The Orange County criminal justice system has been roiled by controversy and strife since the existence of the confidential jailhouse informant program was exposed during the trial of Scott Dekraai, who pled guilty to shooting nine people in a Seal Beach hair salon in 2011.
The Orange County District Attorney's Office has continued to claim that its knowledge of, and culpability for, the jailhouse informant system was limited, but the fallout from the Dekraai case has led to sentences being overturned or vacated, or charges being dropped, in nearly a dozen other cases so far. In addition, the court has continued to pry loose thousands of pages of police logs and other records indicating the sheriff's department regularly bugged jail cells and used confidential informants to gather information on defendants who were already represented by lawyers.
"A systematic failure to protect the right to counsel and to a fair trial makes criminal proceedings fundamentally unfair and diminishes the public's faith in the integrity of the justice system," Vanita Gupta, head of the Justice Department's Civil Rights Division, said in a statement. "Our investigation will examine the facts and evidence to determine whether the district attorney's office and sheriff's department engaged in a pattern or practice of violating these rights."

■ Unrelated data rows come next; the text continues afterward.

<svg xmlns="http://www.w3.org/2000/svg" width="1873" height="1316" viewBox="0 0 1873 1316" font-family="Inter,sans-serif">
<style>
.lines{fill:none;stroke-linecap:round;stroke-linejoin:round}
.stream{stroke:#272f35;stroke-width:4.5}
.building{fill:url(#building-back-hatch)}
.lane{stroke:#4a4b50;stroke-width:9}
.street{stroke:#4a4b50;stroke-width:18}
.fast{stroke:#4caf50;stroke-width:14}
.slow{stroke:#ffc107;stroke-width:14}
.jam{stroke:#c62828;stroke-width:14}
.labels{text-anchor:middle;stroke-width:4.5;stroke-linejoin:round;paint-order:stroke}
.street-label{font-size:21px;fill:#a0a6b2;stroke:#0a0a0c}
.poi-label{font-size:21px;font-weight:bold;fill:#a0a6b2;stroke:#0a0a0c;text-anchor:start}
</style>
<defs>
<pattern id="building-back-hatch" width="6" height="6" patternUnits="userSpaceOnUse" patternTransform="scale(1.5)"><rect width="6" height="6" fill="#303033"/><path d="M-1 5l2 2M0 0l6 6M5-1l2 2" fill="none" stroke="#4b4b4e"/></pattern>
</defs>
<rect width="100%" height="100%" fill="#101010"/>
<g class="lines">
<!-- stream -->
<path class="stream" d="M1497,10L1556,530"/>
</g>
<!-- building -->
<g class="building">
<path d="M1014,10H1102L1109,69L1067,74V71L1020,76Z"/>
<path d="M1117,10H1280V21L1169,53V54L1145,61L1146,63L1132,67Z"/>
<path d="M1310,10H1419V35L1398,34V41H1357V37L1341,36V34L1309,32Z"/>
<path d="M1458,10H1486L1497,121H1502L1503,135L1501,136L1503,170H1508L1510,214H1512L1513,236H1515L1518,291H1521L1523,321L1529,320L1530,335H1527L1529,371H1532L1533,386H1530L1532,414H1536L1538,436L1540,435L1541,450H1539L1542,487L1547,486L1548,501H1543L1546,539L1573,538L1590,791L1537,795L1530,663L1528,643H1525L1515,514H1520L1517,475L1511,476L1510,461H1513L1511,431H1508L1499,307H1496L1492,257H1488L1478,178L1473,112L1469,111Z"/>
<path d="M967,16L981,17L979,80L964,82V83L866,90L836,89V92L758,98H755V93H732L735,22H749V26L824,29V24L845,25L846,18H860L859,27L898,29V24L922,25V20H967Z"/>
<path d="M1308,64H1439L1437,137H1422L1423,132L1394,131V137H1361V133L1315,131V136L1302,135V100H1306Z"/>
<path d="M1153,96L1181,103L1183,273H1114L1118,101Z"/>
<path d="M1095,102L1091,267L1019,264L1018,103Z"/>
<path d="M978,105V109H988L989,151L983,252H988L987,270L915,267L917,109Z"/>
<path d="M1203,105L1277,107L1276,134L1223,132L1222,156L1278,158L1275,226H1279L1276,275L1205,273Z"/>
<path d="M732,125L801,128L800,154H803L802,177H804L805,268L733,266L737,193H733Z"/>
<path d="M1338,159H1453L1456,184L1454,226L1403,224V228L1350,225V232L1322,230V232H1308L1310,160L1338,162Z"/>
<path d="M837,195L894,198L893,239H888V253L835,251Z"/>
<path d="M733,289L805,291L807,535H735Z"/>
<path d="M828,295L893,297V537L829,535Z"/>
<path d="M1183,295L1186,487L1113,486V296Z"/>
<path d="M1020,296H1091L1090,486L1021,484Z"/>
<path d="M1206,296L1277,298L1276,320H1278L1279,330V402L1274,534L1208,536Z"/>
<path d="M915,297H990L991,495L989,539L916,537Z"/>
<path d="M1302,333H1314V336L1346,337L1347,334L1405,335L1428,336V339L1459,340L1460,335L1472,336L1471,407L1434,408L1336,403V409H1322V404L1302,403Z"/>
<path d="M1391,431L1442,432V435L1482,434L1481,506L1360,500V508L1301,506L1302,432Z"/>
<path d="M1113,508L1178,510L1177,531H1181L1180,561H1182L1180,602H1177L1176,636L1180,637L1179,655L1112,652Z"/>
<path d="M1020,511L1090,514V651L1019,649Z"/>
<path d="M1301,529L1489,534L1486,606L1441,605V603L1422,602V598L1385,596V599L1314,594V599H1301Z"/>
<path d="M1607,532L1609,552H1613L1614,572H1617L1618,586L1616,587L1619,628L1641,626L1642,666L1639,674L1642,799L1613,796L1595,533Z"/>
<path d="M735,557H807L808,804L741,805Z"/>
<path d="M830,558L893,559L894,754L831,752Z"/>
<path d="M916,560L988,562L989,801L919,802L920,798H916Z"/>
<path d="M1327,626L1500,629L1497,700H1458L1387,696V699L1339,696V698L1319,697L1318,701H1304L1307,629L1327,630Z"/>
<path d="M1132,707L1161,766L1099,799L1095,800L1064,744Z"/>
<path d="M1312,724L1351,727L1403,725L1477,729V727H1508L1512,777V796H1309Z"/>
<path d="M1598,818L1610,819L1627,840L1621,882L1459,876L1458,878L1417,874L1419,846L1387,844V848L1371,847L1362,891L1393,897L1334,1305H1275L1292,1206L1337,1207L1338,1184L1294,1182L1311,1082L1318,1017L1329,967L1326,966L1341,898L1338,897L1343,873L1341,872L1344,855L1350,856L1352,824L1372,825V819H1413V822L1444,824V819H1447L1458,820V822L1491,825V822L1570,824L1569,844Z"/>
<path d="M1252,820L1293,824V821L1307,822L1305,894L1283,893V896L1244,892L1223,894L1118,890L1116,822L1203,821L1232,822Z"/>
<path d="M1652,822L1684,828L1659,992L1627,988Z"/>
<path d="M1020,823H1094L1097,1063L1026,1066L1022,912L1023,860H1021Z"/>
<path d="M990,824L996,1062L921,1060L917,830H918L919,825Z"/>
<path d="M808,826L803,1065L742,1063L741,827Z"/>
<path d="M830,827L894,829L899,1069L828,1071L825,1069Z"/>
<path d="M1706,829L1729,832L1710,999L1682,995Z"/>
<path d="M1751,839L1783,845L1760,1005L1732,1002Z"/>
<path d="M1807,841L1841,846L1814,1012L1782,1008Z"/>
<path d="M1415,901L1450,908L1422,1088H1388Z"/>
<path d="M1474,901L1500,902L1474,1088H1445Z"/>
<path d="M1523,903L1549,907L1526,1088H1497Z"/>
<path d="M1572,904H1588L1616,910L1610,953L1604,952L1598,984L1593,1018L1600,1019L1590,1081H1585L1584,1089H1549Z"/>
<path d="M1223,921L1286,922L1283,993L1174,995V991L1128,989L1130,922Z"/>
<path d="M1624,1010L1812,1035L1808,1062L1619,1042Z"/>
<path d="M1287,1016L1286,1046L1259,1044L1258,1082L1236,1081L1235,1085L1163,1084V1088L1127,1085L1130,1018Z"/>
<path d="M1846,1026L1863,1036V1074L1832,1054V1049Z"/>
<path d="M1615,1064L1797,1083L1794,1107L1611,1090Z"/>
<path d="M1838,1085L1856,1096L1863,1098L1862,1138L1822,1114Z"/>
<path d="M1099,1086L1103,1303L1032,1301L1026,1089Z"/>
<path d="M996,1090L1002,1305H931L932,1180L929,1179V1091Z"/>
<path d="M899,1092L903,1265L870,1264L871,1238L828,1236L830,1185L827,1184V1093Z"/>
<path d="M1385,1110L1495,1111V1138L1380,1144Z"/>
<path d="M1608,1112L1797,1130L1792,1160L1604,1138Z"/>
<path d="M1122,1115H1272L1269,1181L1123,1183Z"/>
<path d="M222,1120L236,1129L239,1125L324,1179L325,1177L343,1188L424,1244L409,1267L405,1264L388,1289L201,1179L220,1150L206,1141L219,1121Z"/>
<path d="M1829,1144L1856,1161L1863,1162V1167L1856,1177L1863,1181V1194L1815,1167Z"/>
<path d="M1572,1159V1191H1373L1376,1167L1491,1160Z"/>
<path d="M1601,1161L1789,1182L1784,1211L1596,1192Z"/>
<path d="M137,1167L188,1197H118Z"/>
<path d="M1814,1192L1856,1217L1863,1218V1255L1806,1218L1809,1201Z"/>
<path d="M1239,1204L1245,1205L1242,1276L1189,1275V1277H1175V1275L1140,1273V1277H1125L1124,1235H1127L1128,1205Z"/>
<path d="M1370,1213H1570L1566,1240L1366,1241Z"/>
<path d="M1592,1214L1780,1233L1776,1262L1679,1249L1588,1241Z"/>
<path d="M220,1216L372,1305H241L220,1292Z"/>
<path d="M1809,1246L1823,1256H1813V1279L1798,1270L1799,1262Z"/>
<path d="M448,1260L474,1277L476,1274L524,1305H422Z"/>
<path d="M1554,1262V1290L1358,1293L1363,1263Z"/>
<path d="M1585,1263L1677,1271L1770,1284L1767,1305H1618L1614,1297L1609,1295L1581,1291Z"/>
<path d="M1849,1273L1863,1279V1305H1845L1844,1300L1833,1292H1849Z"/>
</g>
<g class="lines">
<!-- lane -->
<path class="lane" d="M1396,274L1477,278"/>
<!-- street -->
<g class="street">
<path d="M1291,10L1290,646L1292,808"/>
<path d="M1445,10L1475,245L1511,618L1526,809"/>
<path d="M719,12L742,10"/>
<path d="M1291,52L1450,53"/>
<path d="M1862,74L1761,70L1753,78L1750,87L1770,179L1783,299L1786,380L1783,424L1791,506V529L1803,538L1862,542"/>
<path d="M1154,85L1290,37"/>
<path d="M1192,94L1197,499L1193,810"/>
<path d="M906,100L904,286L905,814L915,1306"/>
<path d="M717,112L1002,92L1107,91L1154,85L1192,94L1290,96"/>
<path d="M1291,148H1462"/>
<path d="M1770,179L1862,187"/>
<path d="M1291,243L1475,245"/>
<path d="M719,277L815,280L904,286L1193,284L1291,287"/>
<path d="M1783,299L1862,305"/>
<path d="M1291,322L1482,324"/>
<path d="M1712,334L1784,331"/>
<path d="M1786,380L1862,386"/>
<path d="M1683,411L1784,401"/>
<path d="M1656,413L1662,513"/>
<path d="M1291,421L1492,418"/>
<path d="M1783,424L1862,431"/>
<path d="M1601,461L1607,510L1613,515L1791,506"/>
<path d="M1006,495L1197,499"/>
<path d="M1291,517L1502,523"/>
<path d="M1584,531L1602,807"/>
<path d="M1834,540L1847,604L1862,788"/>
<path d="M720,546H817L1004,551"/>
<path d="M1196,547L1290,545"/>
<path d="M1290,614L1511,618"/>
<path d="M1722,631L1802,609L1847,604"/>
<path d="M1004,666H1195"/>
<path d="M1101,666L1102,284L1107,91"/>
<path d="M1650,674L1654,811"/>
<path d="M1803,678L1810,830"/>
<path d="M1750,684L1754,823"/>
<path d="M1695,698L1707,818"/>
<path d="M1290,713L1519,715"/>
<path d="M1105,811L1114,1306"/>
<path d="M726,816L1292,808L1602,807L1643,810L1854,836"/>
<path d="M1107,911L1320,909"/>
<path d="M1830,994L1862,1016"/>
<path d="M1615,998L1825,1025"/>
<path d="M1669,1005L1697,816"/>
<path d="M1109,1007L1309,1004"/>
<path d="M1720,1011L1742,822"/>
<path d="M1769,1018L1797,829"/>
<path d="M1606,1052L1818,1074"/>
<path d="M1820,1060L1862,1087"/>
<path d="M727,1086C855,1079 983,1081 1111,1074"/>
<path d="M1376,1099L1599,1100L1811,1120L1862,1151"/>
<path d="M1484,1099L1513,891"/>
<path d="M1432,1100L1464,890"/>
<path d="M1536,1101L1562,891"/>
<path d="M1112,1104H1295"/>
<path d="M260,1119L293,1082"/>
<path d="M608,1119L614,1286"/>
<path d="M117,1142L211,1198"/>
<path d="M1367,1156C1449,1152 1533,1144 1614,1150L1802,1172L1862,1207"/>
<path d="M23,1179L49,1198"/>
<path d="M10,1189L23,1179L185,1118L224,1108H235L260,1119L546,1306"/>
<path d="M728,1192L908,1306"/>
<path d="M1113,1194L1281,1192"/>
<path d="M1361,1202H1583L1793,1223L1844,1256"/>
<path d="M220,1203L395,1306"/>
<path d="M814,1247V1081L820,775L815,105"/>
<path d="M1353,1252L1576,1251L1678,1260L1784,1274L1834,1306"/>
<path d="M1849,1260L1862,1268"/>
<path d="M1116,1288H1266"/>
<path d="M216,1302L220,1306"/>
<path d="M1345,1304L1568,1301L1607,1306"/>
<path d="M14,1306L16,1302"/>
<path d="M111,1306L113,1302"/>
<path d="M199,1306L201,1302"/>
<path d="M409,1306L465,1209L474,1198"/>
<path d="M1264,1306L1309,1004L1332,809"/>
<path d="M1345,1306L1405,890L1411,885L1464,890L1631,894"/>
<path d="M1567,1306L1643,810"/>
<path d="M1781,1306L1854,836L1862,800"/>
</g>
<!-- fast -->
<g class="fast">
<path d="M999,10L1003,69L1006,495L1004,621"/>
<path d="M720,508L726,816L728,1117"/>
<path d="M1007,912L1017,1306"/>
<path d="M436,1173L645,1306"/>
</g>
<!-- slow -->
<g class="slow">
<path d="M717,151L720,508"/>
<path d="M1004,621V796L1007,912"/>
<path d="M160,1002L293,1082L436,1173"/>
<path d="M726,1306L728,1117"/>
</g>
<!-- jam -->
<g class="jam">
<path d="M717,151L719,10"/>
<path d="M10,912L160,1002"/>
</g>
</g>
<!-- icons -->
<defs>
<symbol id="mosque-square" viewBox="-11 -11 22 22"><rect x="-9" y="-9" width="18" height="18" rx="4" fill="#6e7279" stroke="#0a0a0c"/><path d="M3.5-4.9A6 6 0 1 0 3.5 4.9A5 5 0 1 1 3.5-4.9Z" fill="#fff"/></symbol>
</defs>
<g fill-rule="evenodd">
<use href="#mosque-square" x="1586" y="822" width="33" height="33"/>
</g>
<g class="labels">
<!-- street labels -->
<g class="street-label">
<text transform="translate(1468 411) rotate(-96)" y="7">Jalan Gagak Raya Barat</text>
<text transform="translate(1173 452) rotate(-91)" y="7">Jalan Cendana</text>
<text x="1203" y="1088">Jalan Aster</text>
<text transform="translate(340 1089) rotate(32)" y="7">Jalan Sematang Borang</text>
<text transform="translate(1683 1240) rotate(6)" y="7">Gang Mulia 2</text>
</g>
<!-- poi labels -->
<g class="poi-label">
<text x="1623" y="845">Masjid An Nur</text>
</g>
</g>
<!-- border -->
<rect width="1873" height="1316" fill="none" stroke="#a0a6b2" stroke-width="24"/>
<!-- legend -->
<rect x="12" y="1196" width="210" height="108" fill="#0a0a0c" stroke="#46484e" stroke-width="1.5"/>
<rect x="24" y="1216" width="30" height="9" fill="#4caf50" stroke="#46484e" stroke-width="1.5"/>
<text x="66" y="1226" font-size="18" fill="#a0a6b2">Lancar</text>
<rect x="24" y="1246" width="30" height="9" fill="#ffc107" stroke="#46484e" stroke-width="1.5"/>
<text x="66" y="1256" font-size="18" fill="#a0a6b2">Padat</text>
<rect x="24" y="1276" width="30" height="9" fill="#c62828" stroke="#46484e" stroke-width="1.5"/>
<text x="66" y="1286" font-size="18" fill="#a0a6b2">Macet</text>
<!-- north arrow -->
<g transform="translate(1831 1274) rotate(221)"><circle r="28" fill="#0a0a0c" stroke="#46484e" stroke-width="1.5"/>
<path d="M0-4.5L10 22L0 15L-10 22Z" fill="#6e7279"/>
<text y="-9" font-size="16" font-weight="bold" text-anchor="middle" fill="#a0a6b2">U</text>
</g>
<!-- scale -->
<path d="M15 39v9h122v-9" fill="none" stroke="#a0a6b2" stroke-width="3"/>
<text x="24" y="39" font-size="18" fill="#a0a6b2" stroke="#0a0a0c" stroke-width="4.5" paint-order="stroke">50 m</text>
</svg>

Orange County public defender Scott Sanders first revealed evidence of the secret jailhouse informant program in a bombshell 500-page court filing in January 2014. The revelations led the judge to remove the entire Orange County District Attorney's Office from the case in 2015, finding that two sheriff's deputies had either lied or intentionally withheld evidence on the stand.
The OCDA challenged its removal, but in November a state appeals court upheld the judge's decision, finding there was "substantial evidence to support the court's conclusion the OCDA's institutional relationship with the OCSD constituted a conflict of interest that prevented the OCDA from fairly prosecuting the penalty phase."
"The Court of Appeal stated that the 'magnitude of the systemic problems cannot be overlooked,' Sanders tells Reason. "It is hoped that the Justice Department's probe will help reform the system so that all Orange County residents will receive the constitutional protections to which they are entitled."
The Orange County District Attorney's Office did not immediately return a request for comment. In previous statements, Orange County District Attorney Tony Rackauckas said he welcomed a federal investigation.